Following the disaster of letting not one but two star talents slip through its fingers, the case for Rossi and Szafneaur’s departure probably could have been made there and then, but finishing fourth in the constructors’ standings in 2022 seemed to be enough to save them – at least until a slow start to ’23. Rossi was quickly moved aside, and three senior race team members – team principal Szafnauer, sporting director Alan Permane and chief technical officer Pat Fry – left at Belgian GP in July. Alpine’s overall motor sport boss Bruno Famin took the F1 team principal reigns.

Davide Brivio was the next to go, a figure who had been absolutely key to Suzuki’s 2020 MotoGP championship victory. However, things didn’t work out at Alpine.

Then was the turn of technical minds Matt Harman (technical director) and Dirk de Beer (head of aerodynamics) just after the season’s opening round in Bahrain in the 2024 Formula 1 season, after dismal early-season results.

As a result of the poor start, next on the chopping block was Bruno Famin, who stepped back as team principal to make way for Oliver Oakes in the summer of 2024. Oakes was recruited by Flavio Briatore, the former Enstone boss who had returned in an ‘advisor’ position – having previously left the team in disgrace.

Famin remains within the Renault Group overseeing its other motor sport projects such as the World Endurance Championship.

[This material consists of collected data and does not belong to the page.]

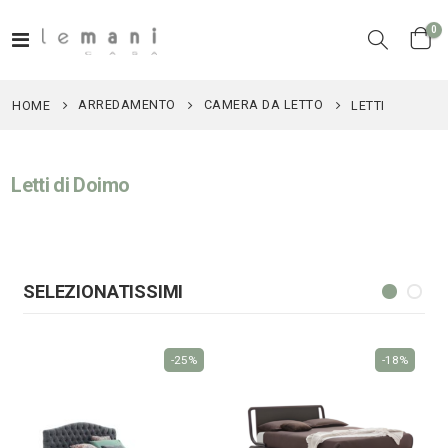
el
0
Toggle
Cart
Nav
ARREDAMENTO
CAMERA DA LETTO
HOME
LETTI
Letti di Doimo
Nardi poltrona Folio Rocking
Nardi poltrona Folio Rocking
201,65 €
201,65 €
246,00 €
246,00 €
-18%
-18%
SELEZIONATISSIMI
-25%
-18%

Esteban Ocon also left Alpine in acrimony, moving to Haas for 2025. Despite being with the Alpine squad since 2020, the team dropped him one race early to make way for rookie Jack Doohan at last year’s Abu Dhabi Grand Prix. It was an ugly ending to a partnership that saw the Frenchman take his first and only grand prix victory, as well as provide Alpine with a further three podium results over the seasons.

Even before the 2025 season began, there then were rumours that Jack Doohan would be replaced by new driver signing Franco Colapinto, who brought sizeable sponsorship from South America and  appeared to be the kind of confident, brash driver Briatore admires.

That driver switch was eventually confirmed just after the Miami GP, but was preceded by the shock resignation of team boss Oakes. It’s thought the Brit was unhappy with Briatore calling the shots, the Colapinto instalment being the final straw. Oakes lasted ten months.

Flavio-Oakes-Alpine

Flavio Briatore is the executive advisor and now temporary team principal at Alpine

Getty Images

Briatore will now continue as executive advisor and take on any team principal duties, despite previously being banned for life from the sport. His responsibility for ‘crash gate’ at the 2008 Singapore Grand Prix should have seen him permanently banished from F1, yet his punishment was overturned by a French court in 2010.

David Sanchez is currently in place as Alpine’s executive technical director, Eric Meigan is the technical director of their power unit and Dave Greenwood remains as racing director.